--- DATA SUPPLIED ---

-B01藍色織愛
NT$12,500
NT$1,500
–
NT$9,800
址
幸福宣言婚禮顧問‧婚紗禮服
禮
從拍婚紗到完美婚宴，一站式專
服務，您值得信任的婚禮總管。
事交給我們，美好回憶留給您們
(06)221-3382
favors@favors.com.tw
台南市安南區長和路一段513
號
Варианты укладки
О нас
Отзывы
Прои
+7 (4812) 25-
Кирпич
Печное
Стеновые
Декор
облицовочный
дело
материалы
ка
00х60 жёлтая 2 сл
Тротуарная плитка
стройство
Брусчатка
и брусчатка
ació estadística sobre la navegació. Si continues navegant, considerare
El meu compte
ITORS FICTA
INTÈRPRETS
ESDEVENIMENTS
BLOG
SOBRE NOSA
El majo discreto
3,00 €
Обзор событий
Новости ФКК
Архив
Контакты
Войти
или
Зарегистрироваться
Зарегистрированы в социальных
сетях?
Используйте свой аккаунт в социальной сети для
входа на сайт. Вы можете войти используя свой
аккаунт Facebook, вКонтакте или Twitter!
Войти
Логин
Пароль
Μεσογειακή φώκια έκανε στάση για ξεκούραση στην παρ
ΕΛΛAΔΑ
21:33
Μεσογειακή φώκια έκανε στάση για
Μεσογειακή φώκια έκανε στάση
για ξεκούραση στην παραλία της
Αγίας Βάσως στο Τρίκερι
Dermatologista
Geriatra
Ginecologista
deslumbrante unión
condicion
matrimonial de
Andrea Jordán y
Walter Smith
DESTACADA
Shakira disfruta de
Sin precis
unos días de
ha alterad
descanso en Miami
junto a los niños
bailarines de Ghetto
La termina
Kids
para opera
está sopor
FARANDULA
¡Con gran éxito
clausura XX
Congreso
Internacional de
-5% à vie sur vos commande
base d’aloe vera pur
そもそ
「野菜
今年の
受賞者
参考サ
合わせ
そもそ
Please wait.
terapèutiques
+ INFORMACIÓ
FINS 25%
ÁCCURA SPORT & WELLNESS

---

> _AIM OF THE TASK_
Reproduce word for word the part of the records that opens with the first line and closes with the line containing "Зарегистрироваться", including both.

> _FINISHED EXERCISE_
-B01藍色織愛
NT$12,500
NT$1,500
–
NT$9,800
址
幸福宣言婚禮顧問‧婚紗禮服
禮
從拍婚紗到完美婚宴，一站式專
服務，您值得信任的婚禮總管。
事交給我們，美好回憶留給您們
(06)221-3382
favors@favors.com.tw
台南市安南區長和路一段513
號
Варианты укладки
О нас
Отзывы
Прои
+7 (4812) 25-
Кирпич
Печное
Стеновые
Декор
облицовочный
дело
материалы
ка
00х60 жёлтая 2 сл
Тротуарная плитка
стройство
Брусчатка
и брусчатка
ació estadística sobre la navegació. Si continues navegant, considerare
El meu compte
ITORS FICTA
INTÈRPRETS
ESDEVENIMENTS
BLOG
SOBRE NOSA
El majo discreto
3,00 €
Обзор событий
Новости ФКК
Архив
Контакты
Войти
или
Зарегистрироваться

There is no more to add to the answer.